Rosneft verklagt Bund wegen Treuhandverwaltung

Der russische Ölkonzern Rosneft verklagt den Bund wegen der Treuhandverwaltung seiner deutschen Töchter. Rosneft habe gestern Klage beim Bundesverwaltungsgericht eingereicht, teilte die Berliner Kanzlei Malmendier auf dem Karrierenetz Linkedin mit. Die Voraussetzungen für eine Zwangsverwaltung lägen nicht vor. "Bis zum heutigen Tage kommt Rosneft seinen Rohöllieferverpflichtungen in vollem Umfang nach, es gibt keine Lieferunterbrechungen und keine Leistungsstörungen", argumentierten die Juristen.

Hintergrund geplantes Öl-Embargo gegen Russland

Die Bundesregierung hatte im September die Mehrheitseigner der brandenburgischen Raffinerie PCK - zwei Rosneft-Töchter - unter staatliche Kontrolle gebracht. Hintergrund ist der Plan für ein Ölembargo gegen Russland, das ab dem 01.01.2023 greifen soll. Deutschland hat sich wegen des Angriffs auf die Ukraine auf EU-Ebene verpflichtet, auf Pipelineöl aus Russland zu verzichten. Dafür soll die Raffinerie über die Häfen Rostock und Danzig versorgt werden. Die PCK-Raffinerie in Schwedt wird gegenwärtig über die Druschba-Pipeline mit russischem Öl beliefert. Über das Werk an der polnischen Grenze wird der Nordosten Deutschlands, darunter Berlin, mit Kraftstoff versorgt.

Rosneft-Anwälte halten EnSiG-Regelungen für verfassungswidrig

Rosneft warf der Bundesregierung schon damals eine "Zwangsenteignung" seiner deutschen Tochterfirmen vor.

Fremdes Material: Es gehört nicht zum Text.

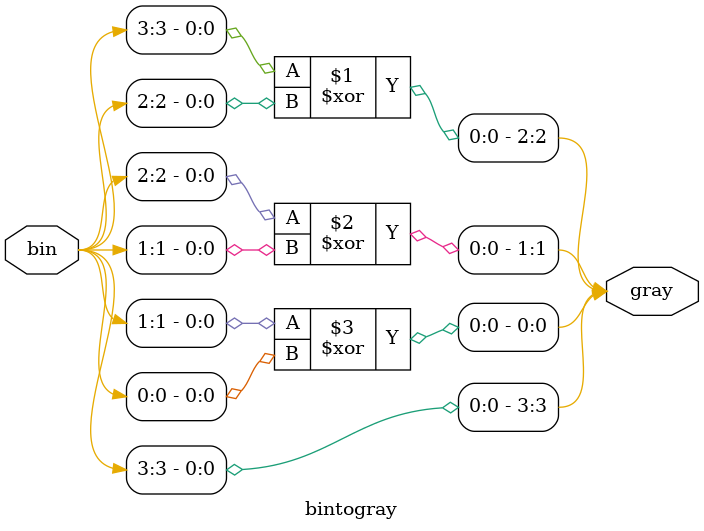
<source format=v>
module bintogray (
    input wire[3:0] bin,
    output wire[3:0] gray
);

assign gray[3] = bin[3];
assign gray[2] = bin[3] ^ bin[2];
assign gray[1] = bin[2] ^ bin[1];
assign gray[0] = bin[1] ^ bin[0];

endmodule
</source>
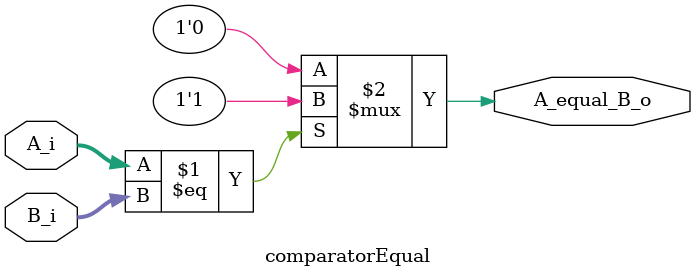
<source format=sv>
/*
	====================================================================================================
	Module Name	:	comparatorEqual
	Author		:	Limón Bultrago Efrén Armando
	FileName	:	comparatorEqual.sv
	Type		:	System Verilog Module
	
	Description	:	
	----------------------------------------------------------------------------------------------------
	Clocks		:	
	Reset		:	
	
	Parameters	:
		Name			Comments			Default
		------------------------------------------------------------------------------------------------
		DATA_WIDTH		Signal's sidth			32
	
	----------------------------------------------------------------------------------------------------
	Version		:	1.0
	Date		:	01	Mayo	2024
	Revision	:	Doc. Vidkar Anibal Delgado Gallardo
	Reviser		:	Doc. Vidkar Anibal Delgado Gallardo
	----------------------------------------------------------------------------------------------------
	Any modification Log "Please Register All the modifications in this area and put the date"
	Example:	
	Date		:	01	Mayo	2124
	Modification of module lemon#(blabla);  

   ----------------------
   // Instance template
   ----------------------
   comparatorEqual 
   #(
      .DATA_WIDTH		(),
   )
   "MODULE_NAME"
   (
      .A_i				(),
      .B_i				(), 
      .A_equal_B_o		()
   );
*/

module comparatorEqual
#(
   parameter DATA_WIDTH = 13
)(
	input [DATA_WIDTH-1:0]  A_i,
	input [DATA_WIDTH-1:0]  B_i, 
	output                  A_equal_B_o
);

assign A_equal_B_o = ( A_i == B_i ) ? 1'b1 :  1'b0;

endmodule

</source>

Die Juristen der Kanzlei Malmendier halten nach eigenem Bekunden Regelungen im deutschen Energiesicherungsgesetz für verfassungswidrig: "Zwangsverwaltung, verbunden mit der Befugnis, die Geschäftsanteile an den deutschen Tochtergesellschaften von Rosneft an Dritte zu veräußern, und dies noch entschädigungslos, ist verfassungsrechtlich schlicht zu viel des Guten."

Klage ohne aufschiebende Wirkung

Die Klage von Rosneft hat nach Angaben der Brandenburger Landesregierung derzeit keine direkten Folgen für die PCK-Raffinerie in Schwedt. "Alles, was jetzt im Augenblick eingerichtet worden ist vom Bund, wird davon nicht beeinflusst, bis es die endgültige Entscheidung dann vom Bundesverwaltungsgericht gibt", sagte Wirtschaftsminister Jörg Steinbach (SPD) heute in Potsdam. Die Klage habe keine aufschiebende Wirkung. Auch auf die Versorgung habe die Klage "überhaupt keinen Einfluss". Er zeigte sich nicht überrascht über die Klage: "Das Gesetz sieht diese Rechtsmittel an der Stelle vor", sagte Steinbach. "Insofern ist das das gute Recht von Rosneft."

Streit auch um Treuhandverwaltung früherer Gazprom Germania

Auch bei der Gasversorgung liegt Deutschland im Streit mit Russland. Bundeswirtschaftsminister Robert Habeck (Grüne) hatte die Bundesnetzagentur bereits im April als Treuhänderin für die damalige Gazprom Germania eingesetzt, die inzwischen "Securing Energy for Europe" (Sefe) heißt. Der Minister hatte dies mit unklaren Rechtsverhältnissen und einem Verstoß gegen Meldevorschriften begründet. Russland hat die Gaslieferungen über die Pipeline Nord Stream 1 inzwischen eingestellt. Der Westen wirft dem Kreml deswegen vor, Energie als Waffe einzusetzen. Moskau hat dies zurückgewiesen.

Redaktion beck-aktuell, 14. Oktober 2022 (dpa).